Archive for January, 2008


Ug.

If you think this new Volvo is a bit of a bushpig, just wait until you see it in the flesh – it’s a munter. I don’t quite get Volvo these days – they spent years making solid, reliable and decidedly dull looking cars and people bought them in droves and now they seem to have injected a bit more ‘design’ into the looks of their cars and they just look awful. Saab always managed to pull off quirky and interesting, Volvo never will.

Volvo C30

Anyway – isn’t this just a reworking of the gorgeous old Volvo 480 that set absolutely no hearts or indeed anything else racing in the 1980’s?!?

The gorgeous volvo 480!

I have suspected for some time now that the world has run out of ideas, and this may be all but the final clinching proof.
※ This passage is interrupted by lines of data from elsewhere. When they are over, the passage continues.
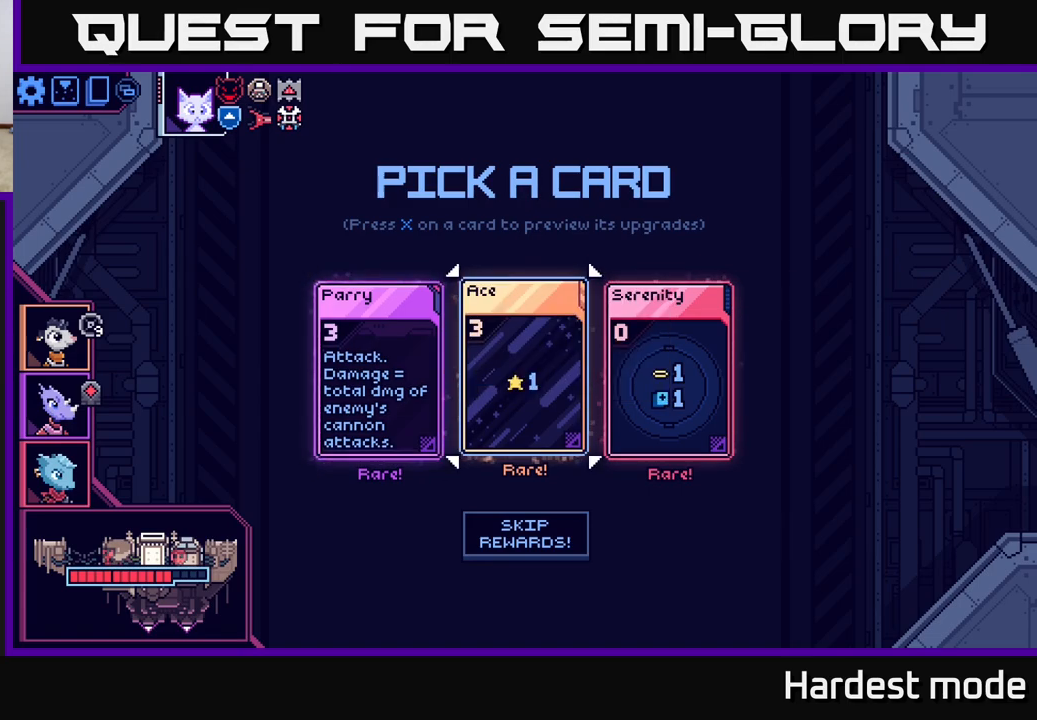
{"buttons": [], "left_stick": "center", "right_stick": "center", "events": [[183, "left_stick", "center"]]}
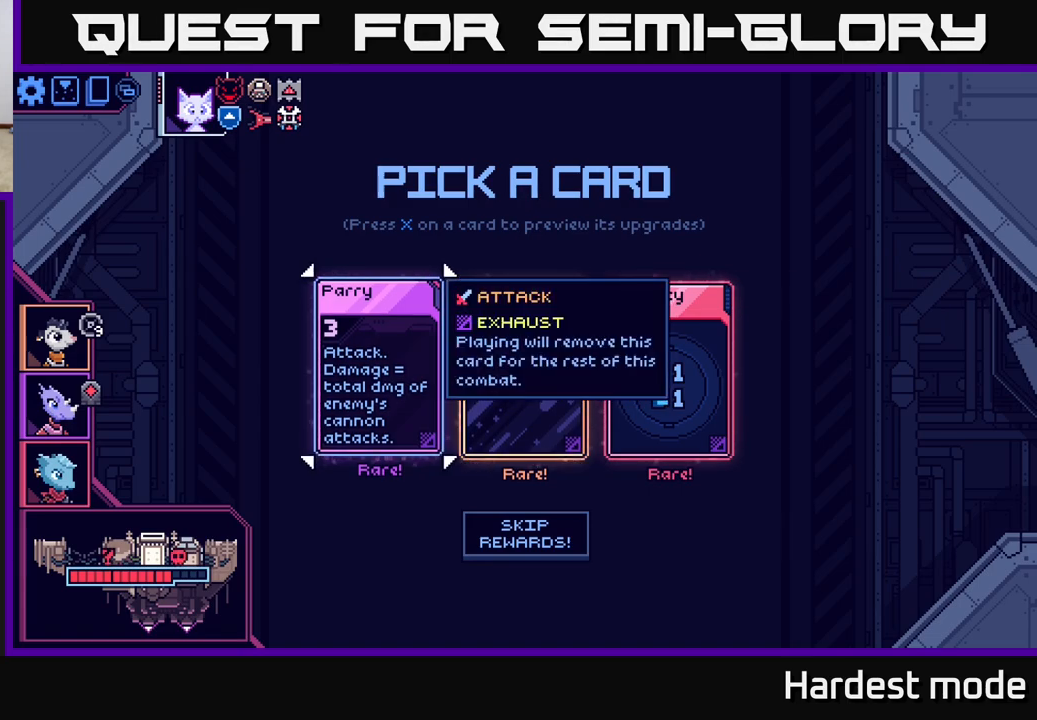
{"buttons": [], "left_stick": "right", "right_stick": "center", "events": [[317, "left_stick", "right"]]}
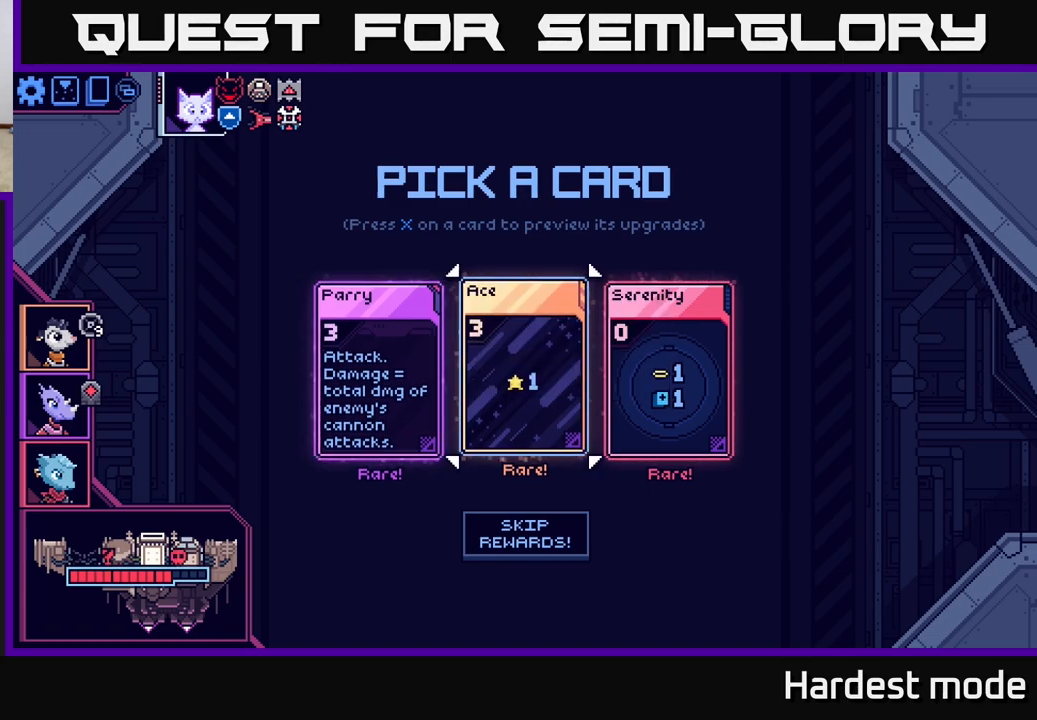
{"buttons": [], "left_stick": "center", "right_stick": "center", "events": [[17, "left_stick", "center"]]}
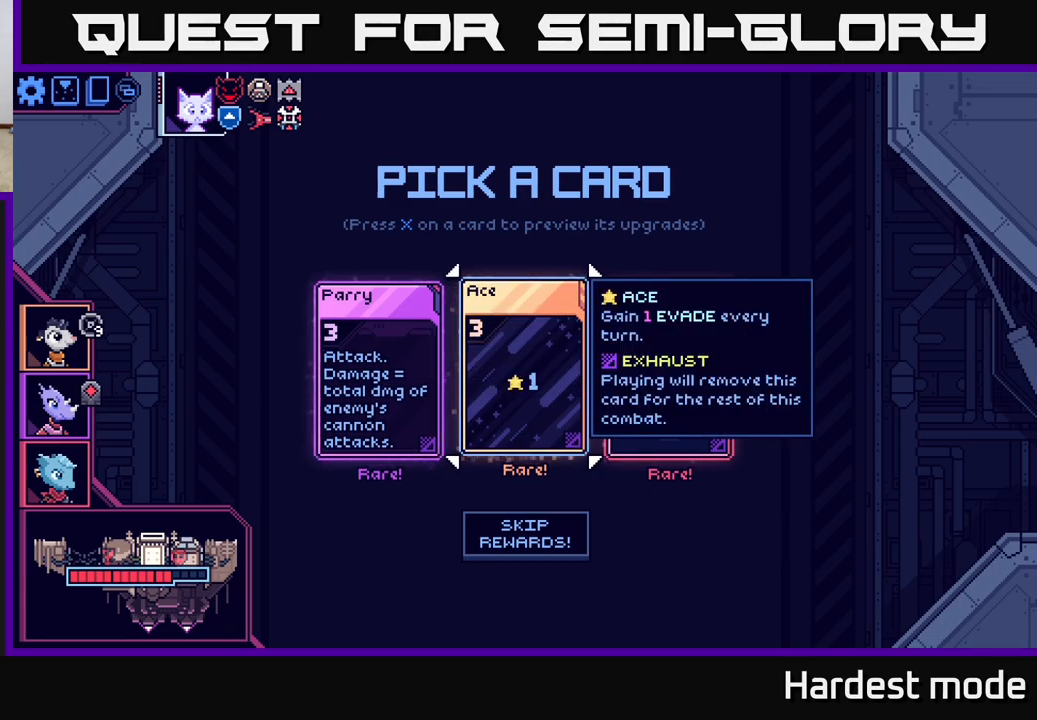
{"buttons": [], "left_stick": "center", "right_stick": "center", "events": []}
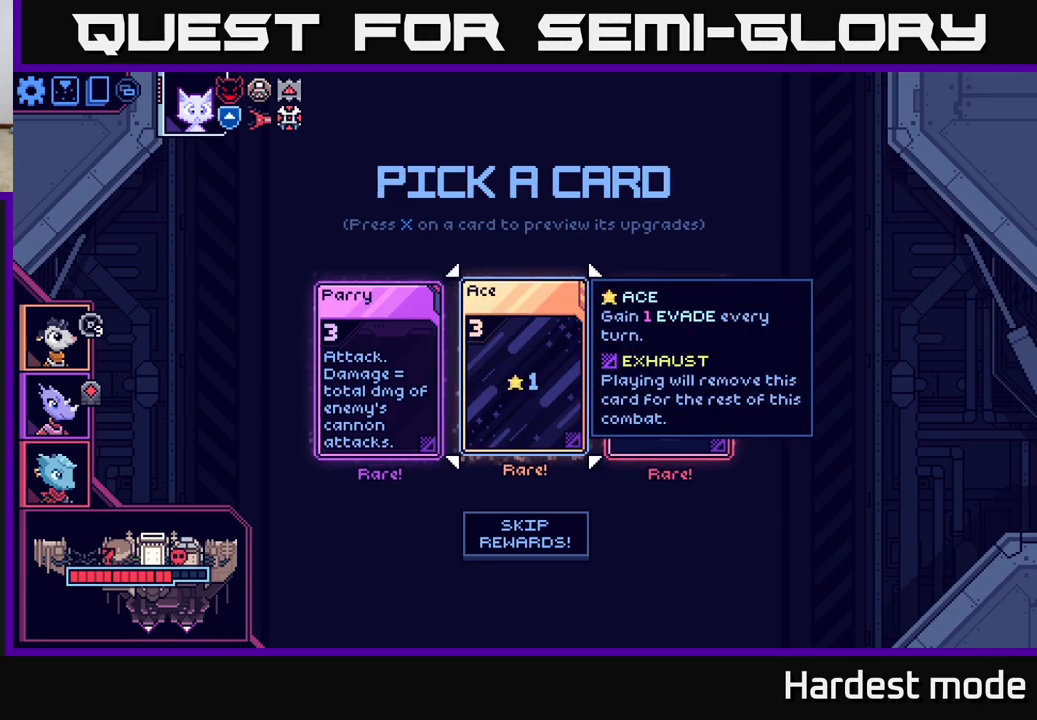
{"buttons": [], "left_stick": "center", "right_stick": "center", "events": [[100, "left_stick", "left"], [333, "left_stick", "center"]]}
As well as remaking everything that has gone before and received any kind of praise, we’re now repolishing previously-buffed turds too…

L

I was driving along this morning weaving through the usual array of half-awake halfwits on Hyde Road towards Manchester city centre when I spotted a vast Channel 4 poster advertising a new TV programme featuring an array of TV cooks.

(For the record I always try to refrain from calling them chefs partly because ‘cooks’ drags them back down to what they actually are, and partly because it may be more easily misread as ‘cocks’, which is more accurate still.)

Anyway, the point of this rant is that this particular attempt to capture our imaginations was announcing to bleary-eyed commuter and pedestrian alike that the ‘new season’ of this latest cock-manglingly piss-poor attempt at celebrity-centric ball-fondling begins soon.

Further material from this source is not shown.